Leetcode #2318: Number of Distinct Roll Sequences
In this guide, we solve Leetcode #2318 Number of Distinct Roll Sequences in Python and focus on the core idea that makes the solution efficient.
You will see the intuition, the step-by-step method, and a clean Python implementation you can use in interviews.
Problem Statement
You are given an integer n. You roll a fair 6-sided dice n times.
Quick Facts
- Difficulty: Hard
- Premium: No
- Tags: Memoization, Dynamic Programming
Intuition
The problem breaks into overlapping subproblems, so caching results prevents exponential repetition.
A carefully chosen DP state captures exactly what we need to build the final answer.
Approach
Define the DP state and recurrence, then compute states in the correct order.
Optionally compress space once the recurrence is clear.
Steps:
- Choose a DP state definition.
- Write the recurrence and base cases.
- Compute states in the correct order.
Example
Input: n = 4
Output: 184
Explanation: Some of the possible sequences are (1, 2, 3, 4), (6, 1, 2, 3), (1, 2, 3, 1), etc.
Some invalid sequences are (1, 2, 1, 3), (1, 2, 3, 6).
(1, 2, 1, 3) is invalid since the first and third roll have an equal value and abs(1 - 3) = 2 (i and j are 1-indexed).
(1, 2, 3, 6) is invalid since the greatest common divisor of 3 and 6 = 3.

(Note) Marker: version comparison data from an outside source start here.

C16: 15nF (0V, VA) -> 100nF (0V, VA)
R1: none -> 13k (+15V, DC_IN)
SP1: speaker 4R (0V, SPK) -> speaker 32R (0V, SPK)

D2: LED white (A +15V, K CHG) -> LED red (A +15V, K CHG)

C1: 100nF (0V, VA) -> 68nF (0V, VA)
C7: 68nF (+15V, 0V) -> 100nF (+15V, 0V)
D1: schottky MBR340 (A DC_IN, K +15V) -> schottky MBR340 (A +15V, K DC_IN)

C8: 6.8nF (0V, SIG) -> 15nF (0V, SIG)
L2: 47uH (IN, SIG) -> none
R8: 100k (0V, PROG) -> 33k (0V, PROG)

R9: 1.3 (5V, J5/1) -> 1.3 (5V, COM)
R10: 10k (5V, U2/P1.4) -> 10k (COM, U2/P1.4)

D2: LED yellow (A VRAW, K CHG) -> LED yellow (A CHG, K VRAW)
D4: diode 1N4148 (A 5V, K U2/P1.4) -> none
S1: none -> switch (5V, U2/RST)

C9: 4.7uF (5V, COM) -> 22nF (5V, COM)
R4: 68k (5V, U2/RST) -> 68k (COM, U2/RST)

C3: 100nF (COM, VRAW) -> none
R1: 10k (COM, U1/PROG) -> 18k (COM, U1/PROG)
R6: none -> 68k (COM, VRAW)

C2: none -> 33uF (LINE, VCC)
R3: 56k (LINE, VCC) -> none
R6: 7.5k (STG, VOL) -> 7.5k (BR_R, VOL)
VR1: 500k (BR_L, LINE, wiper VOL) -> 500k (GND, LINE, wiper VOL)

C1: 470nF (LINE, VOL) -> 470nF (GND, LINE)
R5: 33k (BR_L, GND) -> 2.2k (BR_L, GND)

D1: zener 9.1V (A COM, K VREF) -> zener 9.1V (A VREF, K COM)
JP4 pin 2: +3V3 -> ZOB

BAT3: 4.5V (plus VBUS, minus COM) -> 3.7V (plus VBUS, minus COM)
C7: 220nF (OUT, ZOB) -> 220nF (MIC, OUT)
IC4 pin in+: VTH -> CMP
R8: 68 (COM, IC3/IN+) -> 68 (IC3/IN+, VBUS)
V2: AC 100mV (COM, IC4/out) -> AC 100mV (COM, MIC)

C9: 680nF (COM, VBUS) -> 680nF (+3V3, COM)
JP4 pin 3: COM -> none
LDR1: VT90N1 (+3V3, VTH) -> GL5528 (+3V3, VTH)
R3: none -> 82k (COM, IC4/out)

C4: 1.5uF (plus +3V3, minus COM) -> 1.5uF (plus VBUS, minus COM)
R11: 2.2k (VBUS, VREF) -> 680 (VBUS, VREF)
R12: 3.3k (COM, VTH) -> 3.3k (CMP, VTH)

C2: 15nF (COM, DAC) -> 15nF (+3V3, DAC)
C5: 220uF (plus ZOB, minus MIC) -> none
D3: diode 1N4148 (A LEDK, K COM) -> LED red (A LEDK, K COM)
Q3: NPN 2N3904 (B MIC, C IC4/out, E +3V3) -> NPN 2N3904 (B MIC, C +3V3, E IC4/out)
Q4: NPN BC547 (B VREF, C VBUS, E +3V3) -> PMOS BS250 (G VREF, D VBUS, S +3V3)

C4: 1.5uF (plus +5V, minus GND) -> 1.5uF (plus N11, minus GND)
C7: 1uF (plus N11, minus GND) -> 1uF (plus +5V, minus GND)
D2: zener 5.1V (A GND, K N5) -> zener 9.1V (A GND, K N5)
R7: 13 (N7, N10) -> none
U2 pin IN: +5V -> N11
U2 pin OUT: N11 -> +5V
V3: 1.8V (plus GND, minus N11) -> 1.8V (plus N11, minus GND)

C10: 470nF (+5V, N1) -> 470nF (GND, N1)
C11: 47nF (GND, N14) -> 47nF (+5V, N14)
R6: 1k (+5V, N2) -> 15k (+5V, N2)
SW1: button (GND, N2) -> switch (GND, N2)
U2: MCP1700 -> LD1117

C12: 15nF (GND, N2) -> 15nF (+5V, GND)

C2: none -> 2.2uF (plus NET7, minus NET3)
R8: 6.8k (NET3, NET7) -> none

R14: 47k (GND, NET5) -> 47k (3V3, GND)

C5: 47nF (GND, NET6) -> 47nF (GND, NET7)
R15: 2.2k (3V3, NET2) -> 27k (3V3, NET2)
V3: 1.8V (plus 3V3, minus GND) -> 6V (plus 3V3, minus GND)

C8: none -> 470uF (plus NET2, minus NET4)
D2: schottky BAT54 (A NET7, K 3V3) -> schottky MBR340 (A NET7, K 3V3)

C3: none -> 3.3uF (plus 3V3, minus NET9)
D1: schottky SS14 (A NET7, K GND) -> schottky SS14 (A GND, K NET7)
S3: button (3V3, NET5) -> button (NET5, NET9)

There are a total of 184 distinct sequences possible, so we return 184.
Python Solution
class Solution:
def distinctSequences(self, n: int) -> int:
if n == 1:
return 6
mod = 10**9 + 7
dp = [[[0] * 6 for _ in range(6)] for _ in range(n + 1)]
for i in range(6):
for j in range(6):
if gcd(i + 1, j + 1) == 1 and i != j:
dp[2][i][j] = 1
for k in range(3, n + 1):
for i in range(6):
for j in range(6):
if gcd(i + 1, j + 1) == 1 and i != j:
for h in range(6):
if gcd(h + 1, i + 1) == 1 and h != i and h != j:
dp[k][i][j] += dp[k - 1][h][i]
ans = 0
for i in range(6):
for j in range(6):
ans += dp[-1][i][j]
return ans % mod
Complexity
The time complexity is O(n·m) (typical). The space complexity is O(n·m) or optimized.
Edge Cases and Pitfalls
Watch for boundary values, empty inputs, and duplicate values where applicable. If the problem involves ordering or constraints, confirm the invariant is preserved at every step.
Summary
This Python solution focuses on the essential structure of the problem and keeps the implementation interview-friendly while meeting the constraints.